Consequently, the output circuit can be represented by a Thevenin
source that supports both a conjugate match and the maximum
power transfer theorem.
______________

If this statement about the tank circuit being ~ a linear source is valid,
does that mean that any load-reflected power that appears across the output
terminals of the tx stops at the tank circuit, and never sees the
non-linear, non-matching Z of the active PA?

Richard, my earlier treatise considers only tube-type PA's with pi-network output coupling circuits used in
the Amateur Service, such as the Kenwood TS-830S on which my measurements were made. It was not intended to
consider PA's used in the tv service. Sorry, I didn't make this distinction earlier.

And if so, would that also mean that such a tx would not be prone to
producing r-f intermodulation components when external signals are fed back
into the tx from co-sited r-f systems?

This issue is irrelevant, because the signals arriving from a co-sited system would not be coherent with the
local source signals, while load-reflected signals are coherent. The destructive and constructive interference
that occurs at the output of a correctly loaded and tuned PA requires coherence of the source and reflected
waves to achieve the total re-reflection of the reflected waves back into the direction toward the load.

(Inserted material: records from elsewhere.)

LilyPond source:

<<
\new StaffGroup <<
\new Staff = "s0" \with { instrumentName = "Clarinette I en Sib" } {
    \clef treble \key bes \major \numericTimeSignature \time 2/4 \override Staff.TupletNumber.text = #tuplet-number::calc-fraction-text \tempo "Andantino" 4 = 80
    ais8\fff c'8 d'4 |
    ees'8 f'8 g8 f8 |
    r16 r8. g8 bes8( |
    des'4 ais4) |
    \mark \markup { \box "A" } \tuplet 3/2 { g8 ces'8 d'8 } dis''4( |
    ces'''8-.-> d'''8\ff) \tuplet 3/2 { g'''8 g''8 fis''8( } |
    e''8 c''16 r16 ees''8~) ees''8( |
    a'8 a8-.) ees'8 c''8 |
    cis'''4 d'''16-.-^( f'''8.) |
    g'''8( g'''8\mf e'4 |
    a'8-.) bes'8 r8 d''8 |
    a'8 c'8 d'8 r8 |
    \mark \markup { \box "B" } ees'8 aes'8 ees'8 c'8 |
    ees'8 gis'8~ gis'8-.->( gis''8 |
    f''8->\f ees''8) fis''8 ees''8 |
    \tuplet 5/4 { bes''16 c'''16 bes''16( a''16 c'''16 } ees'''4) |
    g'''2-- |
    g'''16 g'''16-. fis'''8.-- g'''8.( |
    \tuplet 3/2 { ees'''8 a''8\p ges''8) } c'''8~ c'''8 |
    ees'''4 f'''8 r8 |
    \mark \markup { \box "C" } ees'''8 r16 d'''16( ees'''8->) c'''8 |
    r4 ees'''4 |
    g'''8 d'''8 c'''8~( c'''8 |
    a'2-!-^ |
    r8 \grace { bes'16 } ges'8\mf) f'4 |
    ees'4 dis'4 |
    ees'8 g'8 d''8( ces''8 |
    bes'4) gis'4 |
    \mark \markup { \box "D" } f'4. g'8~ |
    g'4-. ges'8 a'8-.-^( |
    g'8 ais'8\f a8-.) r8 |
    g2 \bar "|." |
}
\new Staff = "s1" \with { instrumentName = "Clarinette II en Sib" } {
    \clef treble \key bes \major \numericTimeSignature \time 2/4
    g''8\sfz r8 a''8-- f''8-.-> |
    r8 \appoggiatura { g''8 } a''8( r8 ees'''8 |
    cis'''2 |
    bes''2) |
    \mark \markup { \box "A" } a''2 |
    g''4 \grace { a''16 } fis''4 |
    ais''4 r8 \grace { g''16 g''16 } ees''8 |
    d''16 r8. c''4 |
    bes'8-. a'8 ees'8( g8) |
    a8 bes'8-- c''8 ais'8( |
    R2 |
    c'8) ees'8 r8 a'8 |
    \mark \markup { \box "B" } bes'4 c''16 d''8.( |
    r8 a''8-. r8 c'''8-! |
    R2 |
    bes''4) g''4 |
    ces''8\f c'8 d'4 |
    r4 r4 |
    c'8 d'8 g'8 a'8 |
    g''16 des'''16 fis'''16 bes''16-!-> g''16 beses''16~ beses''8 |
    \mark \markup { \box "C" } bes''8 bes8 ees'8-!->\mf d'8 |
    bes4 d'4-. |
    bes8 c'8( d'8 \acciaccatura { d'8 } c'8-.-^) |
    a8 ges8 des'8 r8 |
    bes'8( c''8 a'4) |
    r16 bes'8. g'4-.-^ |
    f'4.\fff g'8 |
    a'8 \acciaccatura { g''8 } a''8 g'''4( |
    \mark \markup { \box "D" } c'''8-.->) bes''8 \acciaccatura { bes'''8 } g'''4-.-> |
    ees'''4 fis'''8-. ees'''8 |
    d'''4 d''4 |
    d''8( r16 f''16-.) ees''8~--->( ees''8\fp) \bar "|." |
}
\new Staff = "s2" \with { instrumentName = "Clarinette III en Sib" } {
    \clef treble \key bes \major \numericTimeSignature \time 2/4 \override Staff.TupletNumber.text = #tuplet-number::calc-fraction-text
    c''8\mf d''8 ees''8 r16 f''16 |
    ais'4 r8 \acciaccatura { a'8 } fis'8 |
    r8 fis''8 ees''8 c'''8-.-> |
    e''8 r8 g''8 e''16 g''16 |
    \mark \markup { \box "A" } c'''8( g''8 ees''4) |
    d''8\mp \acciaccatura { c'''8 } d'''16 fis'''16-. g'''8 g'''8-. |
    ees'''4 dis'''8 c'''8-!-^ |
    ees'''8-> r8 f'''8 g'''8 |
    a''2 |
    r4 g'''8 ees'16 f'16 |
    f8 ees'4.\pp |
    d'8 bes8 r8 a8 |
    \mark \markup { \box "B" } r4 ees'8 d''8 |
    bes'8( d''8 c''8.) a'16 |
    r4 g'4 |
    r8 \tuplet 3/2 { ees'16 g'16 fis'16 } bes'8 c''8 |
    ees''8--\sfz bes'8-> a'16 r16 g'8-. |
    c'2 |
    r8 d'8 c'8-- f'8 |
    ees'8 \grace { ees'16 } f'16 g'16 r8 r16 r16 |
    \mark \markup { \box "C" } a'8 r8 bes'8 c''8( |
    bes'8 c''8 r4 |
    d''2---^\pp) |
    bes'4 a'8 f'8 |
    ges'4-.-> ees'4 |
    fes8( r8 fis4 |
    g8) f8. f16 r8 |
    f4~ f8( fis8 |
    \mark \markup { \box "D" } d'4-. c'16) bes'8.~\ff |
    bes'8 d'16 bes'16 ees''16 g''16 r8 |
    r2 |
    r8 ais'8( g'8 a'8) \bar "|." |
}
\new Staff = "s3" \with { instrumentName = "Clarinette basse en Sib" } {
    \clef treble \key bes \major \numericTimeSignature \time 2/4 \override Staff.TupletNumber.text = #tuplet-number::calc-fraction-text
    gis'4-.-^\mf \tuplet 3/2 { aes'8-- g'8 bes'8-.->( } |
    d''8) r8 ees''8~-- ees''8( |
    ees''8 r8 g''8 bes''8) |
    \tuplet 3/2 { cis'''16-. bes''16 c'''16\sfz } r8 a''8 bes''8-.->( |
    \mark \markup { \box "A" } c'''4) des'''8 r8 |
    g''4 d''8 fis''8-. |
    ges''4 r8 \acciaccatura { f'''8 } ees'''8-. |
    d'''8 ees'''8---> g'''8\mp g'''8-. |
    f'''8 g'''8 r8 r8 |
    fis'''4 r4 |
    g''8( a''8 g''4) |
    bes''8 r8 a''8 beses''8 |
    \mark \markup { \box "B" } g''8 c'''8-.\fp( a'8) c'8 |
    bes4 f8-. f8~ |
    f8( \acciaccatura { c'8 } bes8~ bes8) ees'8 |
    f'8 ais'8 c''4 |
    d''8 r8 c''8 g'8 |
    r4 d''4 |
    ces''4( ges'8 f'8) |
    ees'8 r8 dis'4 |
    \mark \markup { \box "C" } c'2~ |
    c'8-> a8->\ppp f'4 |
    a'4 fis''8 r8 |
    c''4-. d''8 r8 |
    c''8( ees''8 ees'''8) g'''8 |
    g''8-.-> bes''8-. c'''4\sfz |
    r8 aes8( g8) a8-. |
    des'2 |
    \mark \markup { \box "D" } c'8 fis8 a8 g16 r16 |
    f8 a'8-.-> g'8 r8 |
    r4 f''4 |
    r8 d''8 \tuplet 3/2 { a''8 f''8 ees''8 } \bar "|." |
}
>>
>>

Yet experience shows that this is not the case for ~closely spaced
interfering signals. The only mitigation for this for a PA with a tank
circuit is the rejection of that tank circuit to those off-freq, external
signals, and to the resulting IM products generated by mixing with the main
tx signal in the active (and non-linear) PA stage of that tx.

Again, Richard, this condition is irrelevant to the re-reflection of the waves reflected by the load, because
the relevant signals are not coherent.

And the tank has VERY low rejection to load reflections of the signal
bandwidth to which it is tuned.

This may be true for PAs with bandwidths wider than those occurring in ham tx. However, the destructive and
constructive interference between the reflected and source waves in a correctly loaded and tuned ham tx
results in total re-reflection of the reflected waves.

Also to be considered are the modern broadband (88-108MHz) FM broadcast
transmitters, which have no tank circuits, but except for some designs
incorporating balanced 3 dB hybrid combiners are affected by load
reflections about the same as a tx with a tuned tank circuit.

And still further, Richard, the FM transmitters you refer to above are not in the same category as those used
in tube rigs used by hams.

Incidentally, Richard, have you really reviewed the report of my TS-830S experiment?

Walt